Ona "metin yoğurma ustası" diyorlar. 1955 doğumlu Selahattin Özpalabıyıklar, çevirmenliği kendi aralıksız gayret ve merakıyla sürdüren, kelime işçiliğiyle dikkat çeken, üzerine sayfalarca düşündüğü kendi yazarları ve bunun dışında ele aldığı eserleri etraflıca kuşanan bir isim. Özpalabıyıklar yolculuğa Anna Kavan'ın bir kitabını keşfederek başlıyor. Kavan'dan iki hikâyeyi tercüme ederek Varlık Yayınları'na iletiyor. Çevirmenlik yolculuğu da işte böyle başlamış oluyor aynı zamanda. Bir süre sonra "Bu kitabın tamamını çevirsem ilgilenir misiniz" diye sormak için Yapı Kredi Yayınları'na uğradığında Enis Batur'la karşılaşıyor, Kavan'dan bahsediyor ve Enis Batur kendisine Anna Kavan'ın Ice kitabını çevirmesini teklif ediyor. Böylece Yapı Kredi Yayınları'nda çalışmaya başlıyor Selahattin Özpalabıyıklar. Çevirmenlik sonra da editörlük tüm hayatını kuşatıyor sonrasında. Kitapların yayına hazırlanma hikâyesi okuyucunun eserin son muhatabı dışında uzun bir serüveni oluşturuyor. Bu hikâyenin dışında kalan okur için Göndermeler'den sonra bir eserle daha yazı mutfağının kapısını araladı Özpalabıyıklar. Yazı, yanıt, söyleşi ve anıdan oluşan İtalik Benim Everest Yayınları'ndan okuyucuyla buluştu. Editörlük Türkiye'de yeni dikkat çeken bir uğraşı oldukça okur buna göre pozisyon almaya başladı. Elinize aldığınız bir eserin editörü, çevirmeni sıkı bir okur için önem kazandı. Selahattin Özpalabıyıklar'ın son kitabı bu okuma ve yazma işçiliğinin tezgâhını okuyucuya gösteriyor. Kitabın satırlarında, yazıya, kitaplara, çeviriye, editörlüğe dair onlarca düşünce, anı, deneyim var.
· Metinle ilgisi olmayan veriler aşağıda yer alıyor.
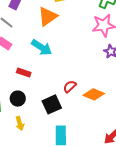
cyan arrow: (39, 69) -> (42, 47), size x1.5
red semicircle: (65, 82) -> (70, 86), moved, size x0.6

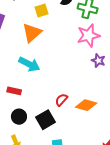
black circle: (18, 99) -> (19, 117), moved

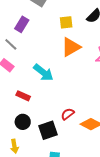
orange triangle: (32, 33) -> (71, 47), moved

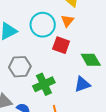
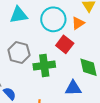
green cross: (44, 84) -> (44, 65), moved

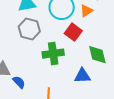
gray hexagon: (19, 53) -> (29, 29), moved

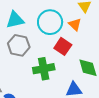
orange triangle: (86, 11) -> (75, 24), turned -40

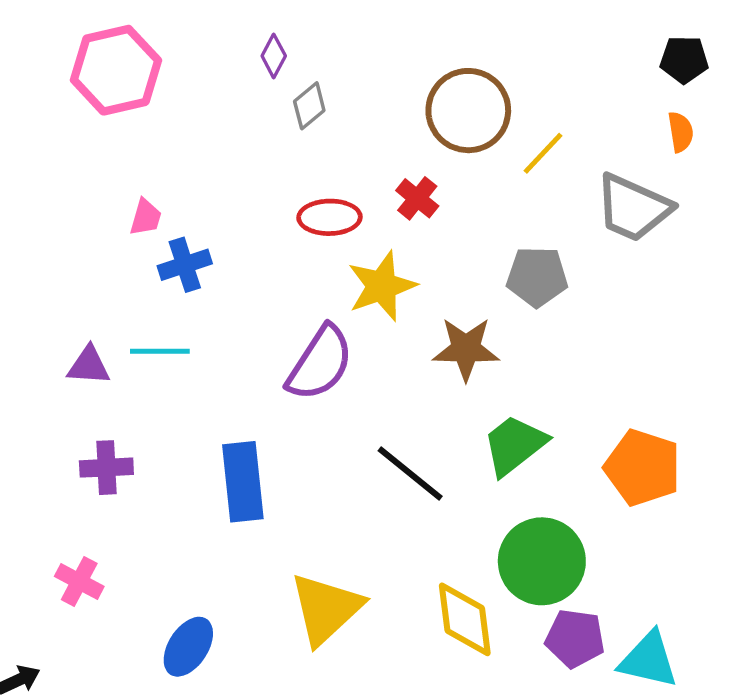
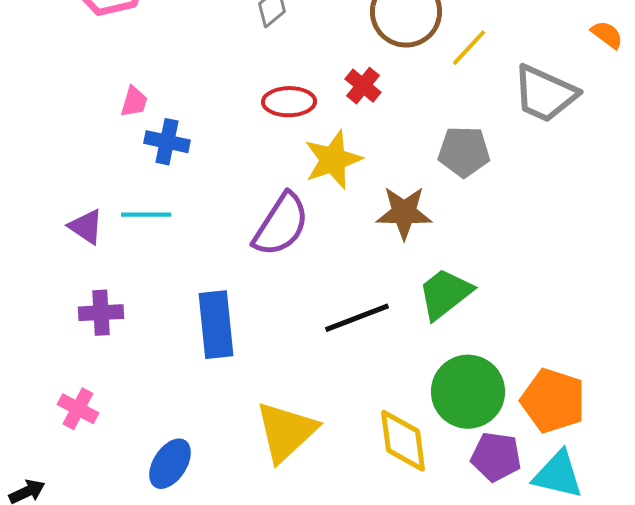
orange semicircle: (681, 132) -> (607, 35), moved, turned -44
blue cross: (185, 265) -> (167, 142), turned 30
purple triangle: (89, 366) -> (86, 227), turned 30
orange pentagon: (643, 468) -> (553, 401), moved
black line: (410, 474) -> (357, 318), turned -60

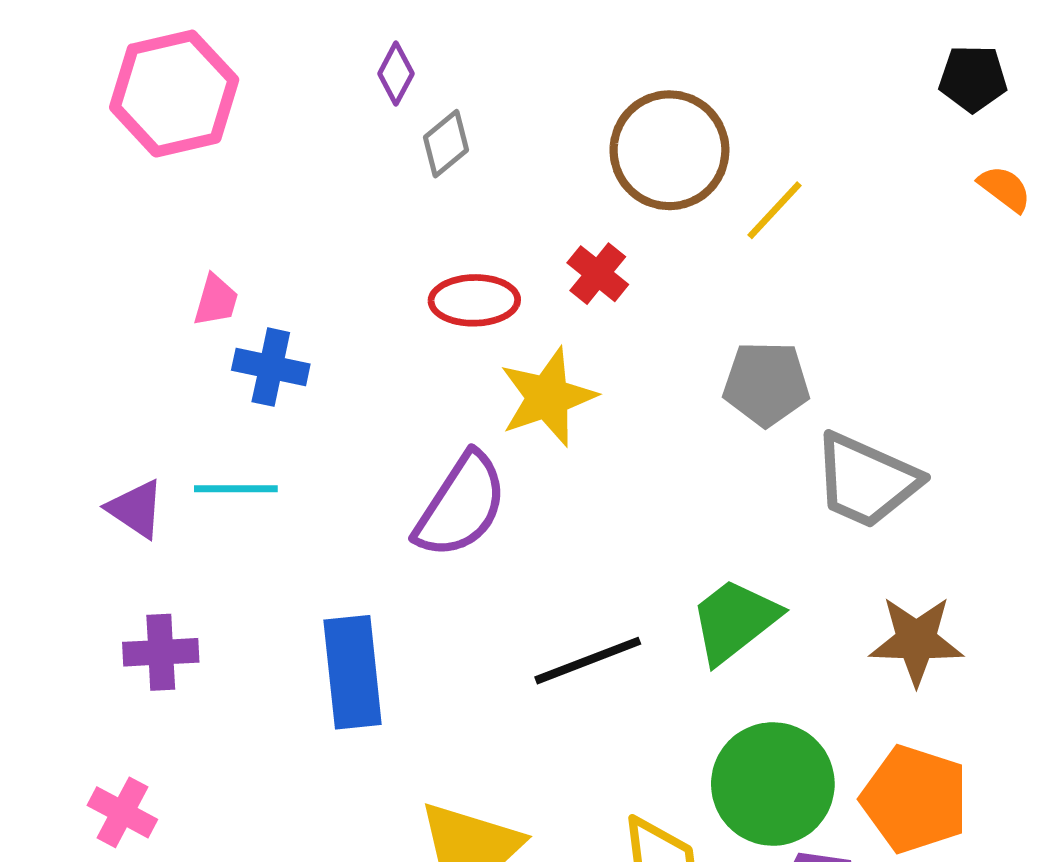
gray trapezoid: (545, 94) -> (866, 480), moved
brown star: (404, 213) -> (916, 641), moved

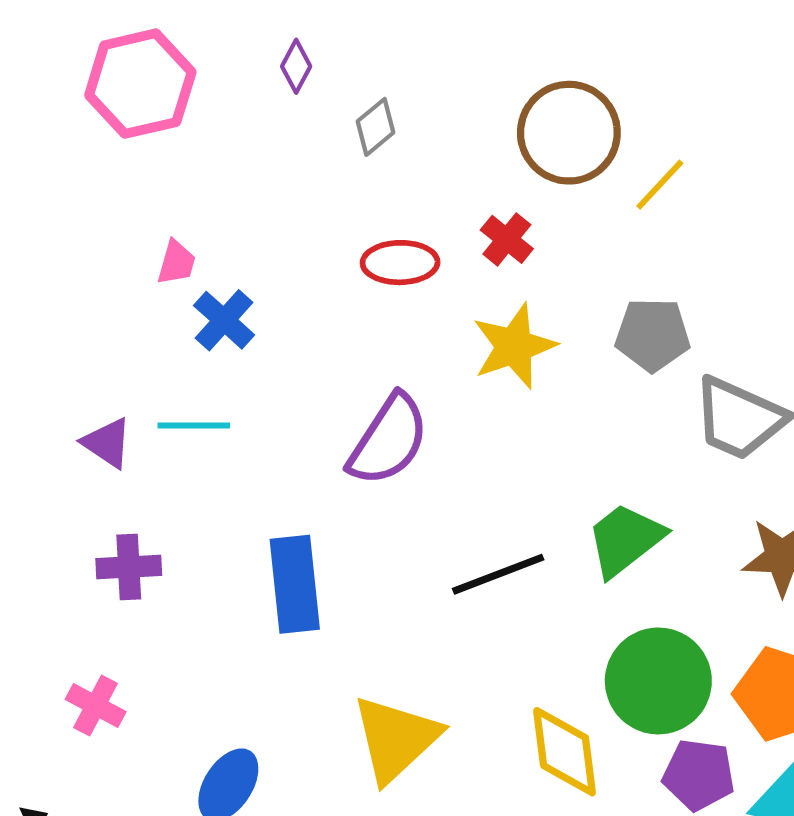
purple diamond: (396, 74) -> (296, 66), moved
blue cross: (271, 367) -> (224, 320), turned 30
yellow star: (548, 397) -> (514, 346), moved

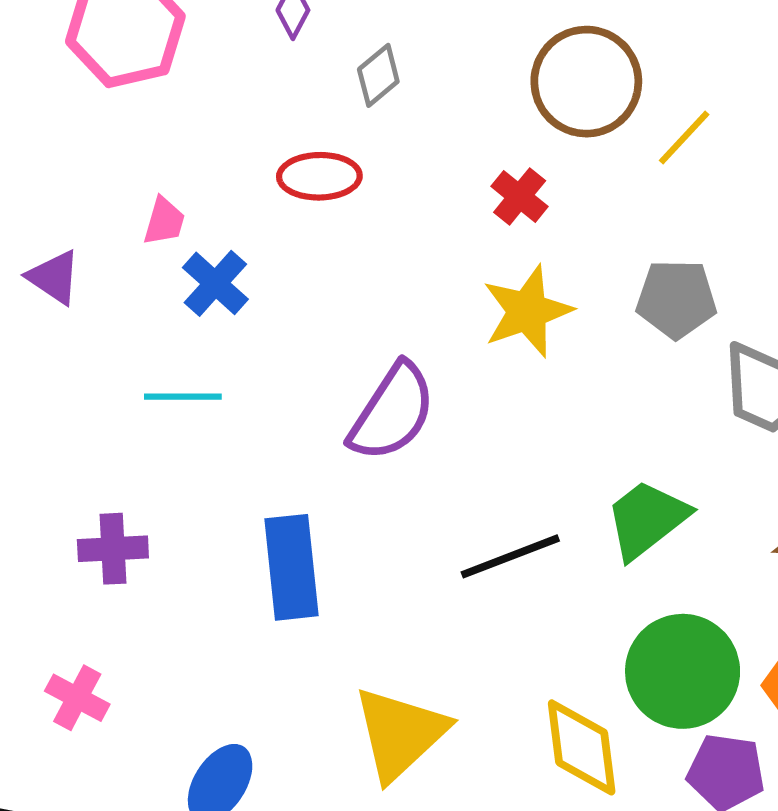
red ellipse: (400, 263) -> (319, 176), moved
purple triangle: (107, 443) -> (54, 277), moved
EDİTÖRLÜK NEDİR, NE DEĞİLDİR?
Editörlük nedir ya da ne değildir anlamak için güzel bir pasaj var kitapta:"Bir okur editöre sormuş: Siz ne iş yaparsınız? Kitabı yazar mısınız? Cevap: Onu yazar yapar. Çevirir misiniz? Onu çevirmen yapar. Düzeltir misiniz? Onu düzeltmen yapar. Basar mısınız? Onu da matbaacı yapar. Cilt? Dağıtım? Tanıtım. Vesaire. Hepsini yapan biri var. Peki, siz ne yapıyorsunuz? İste tüm bunların dışında kalan işleri yapıyoruz. Çoğu zaman lektör (ya da okutman ) ve redaktörün iş tanımlarıyla ve çalışma alanlarıyla karışsa da editörün asıl işi yazar veya çevirmenden gelen 'ham' metni adam etmek." Bu zincirin basit göründüğünü ama bayağı emek istediğini söyleyerek tüm zanaatlar gibi editörlüğün de yapa boza deneye yanıla öğrenildiğini belirtiyor Selahattin Özpalabıyıklar. Mutfakta arka kapak yazarken atladığı detayları, bazı teknik hataları da saklamayarak editörlüğün olmazsa olmazı hata payını da göstererek genç editörlere nefes aldırıyor. Özpalabıyıklar kitabının adından ve daha arka kapağından başlayarak Borges'ten yaptığı Altın ve Gölge alıntısıyla, Wiliam Blake, Emile Dickinson gibi şairlerden çevirdiği kitaplara vurgu yapmasıyla keyif aldığı ve kendisini en rahat hissettiği alanın şiir çevirisi olduğunu hissettiriyor. Editör, Türkçe için bir kazanç olmaya devam ediyor.